- DIRECTIONS FOR THIS TASK
Lines from the one with "- [States](#states)" through the end of the listing below are to be retyped exactly.

==================================================

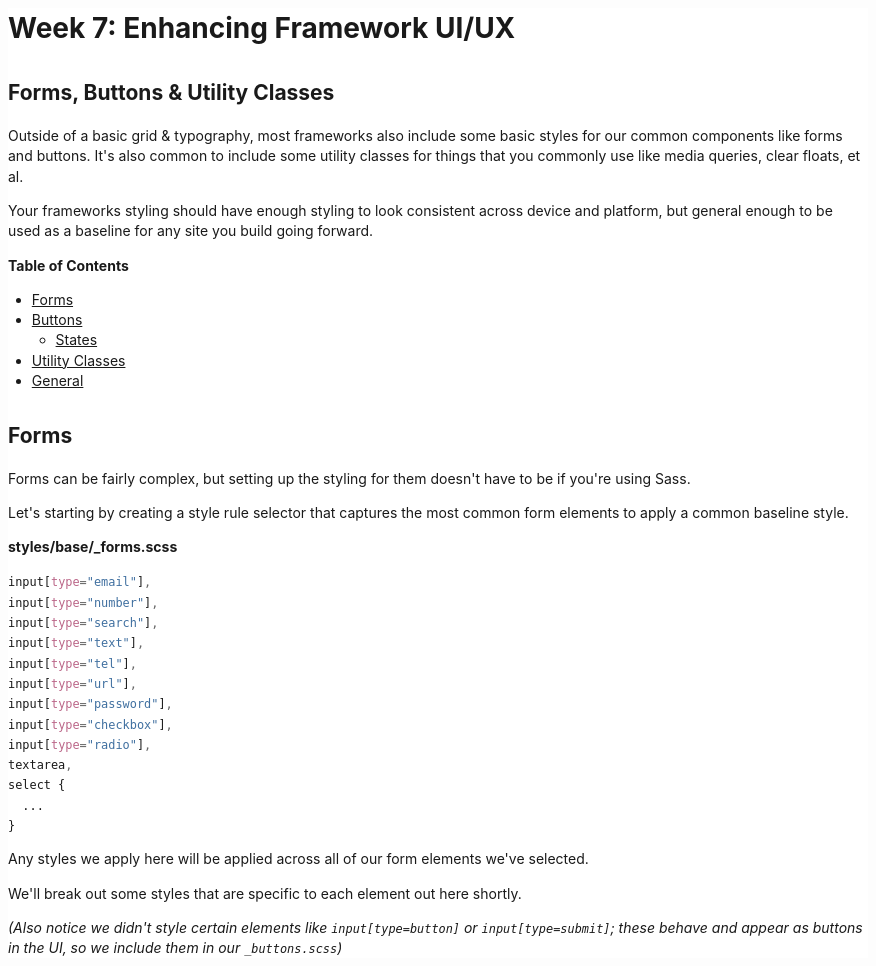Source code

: # Week 7: Enhancing Framework UI/UX

## Forms, Buttons & Utility Classes

Outside of a basic grid & typography, most frameworks also include some basic styles for our common components like forms and buttons. It's also common to include some utility classes for things that you commonly use like media queries, clear floats, et al. 

Your frameworks styling should have enough styling to look consistent across device and platform, but general enough to be used as a baseline for any site you build going forward.

**Table of Contents**




- [Forms](#forms)
- [Buttons](#buttons)
  - [States](#states)
- [Utility Classes](#utility-classes)
- [General](#general)



## Forms

Forms can be fairly complex, but setting up the styling for them doesn't have to be if you're using Sass.

Let's starting by creating a style rule selector that captures the most common form elements to apply a common baseline style.

**styles/base/_forms.scss**
```scss
input[type="email"],
input[type="number"],
input[type="search"],
input[type="text"],
input[type="tel"],
input[type="url"],
input[type="password"],
input[type="checkbox"],
input[type="radio"],
textarea,
select {
  ...
}
```

Any styles we apply here will be applied across all of our form elements we've selected. 

We'll break out some styles that are specific to each element out here shortly.

_(Also notice we didn't style certain elements like `input[type=button]` or `input[type=submit]`; these behave and appear as buttons in the UI, so we include them in our `_buttons.scss`)_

==================================================

- ANSWER
  - [States](#states)
- [Utility Classes](#utility-classes)
- [General](#general)



## Forms

Forms can be fairly complex, but setting up the styling for them doesn't have to be if you're using Sass.

Let's starting by creating a style rule selector that captures the most common form elements to apply a common baseline style.

**styles/base/_forms.scss**
```scss
input[type="email"],
input[type="number"],
input[type="search"],
input[type="text"],
input[type="tel"],
input[type="url"],
input[type="password"],
input[type="checkbox"],
input[type="radio"],
textarea,
select {
  ...
}
```

Any styles we apply here will be applied across all of our form elements we've selected. 

We'll break out some styles that are specific to each element out here shortly.

_(Also notice we didn't style certain elements like `input[type=button]` or `input[type=submit]`; these behave and appear as buttons in the UI, so we include them in our `_buttons.scss`)_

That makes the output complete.